[DRBD-user] DRBD suitable for Fast Failover ?

Thu May 28 08:56:03 CEST 2015

Hi

During my tests with DRBD in Dual Primary Mode (see Thread 'Dual Primary Mode: Shared Directory blocked after node crash until reboot') i asked myself if DRBD is suitable for Fast Failover ?

My test configuration looks like this:

- 2-Node Redhat 7 Cluster (Pacemaker, Corosync)
- ILO4 Fencing Device's
- DRBD 8.4 in Dual Primary Mode
- GFS2 Shared Filesystem

Test Case: Node crash simulation: Hard Reset using 'echo b > /proc/sysrq-trigger' or Pull power plug.

After a node crash simulation the shared directory on the active node is blocked for writing for about 15 seconds due fencing.

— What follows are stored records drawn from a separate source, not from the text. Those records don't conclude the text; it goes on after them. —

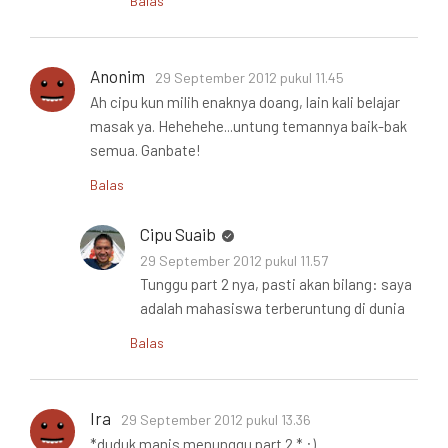
Balas
Anonim
29 September 2012 pukul 11.45
Ah cipu kun milih enaknya doang, lain kali belajar
masak ya. Hehehehe...untung temannya baik-bak
semua. Ganbate!
Balas
Cipu Suaib
29 September 2012 pukul 11.57
Tunggu part 2 nya, pasti akan bilang: saya
adalah mahasiswa terberuntung di dunia
Balas
Ira
29 September 2012 pukul 13.36
*duduk manis menunggu part 2 * :)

Suppose you have an application running on each node. It's internal state (incrementing a counter variable) is saved (and replicated) into the shared directory.
On one node the application works as 'Main' and on the other node as 'Standby' (achieved by a 0-byte Lock-File in the shared directory).
If the Main-Node fails the Standby-Node should switch to mode 'Main' and take over the work BUT with the configuration as described above the Standby-Node can resume the work only after 15 seconds, because the writing of the counter variable is blocked until fencing completes. 

My goal is to achieve a failover of about 1-2 seconds.

Maybe i should switch to a DRBD Master-Slave configuration (only the Main-Node writes to the shared directory) ?

Any other suggestions ?

Thanks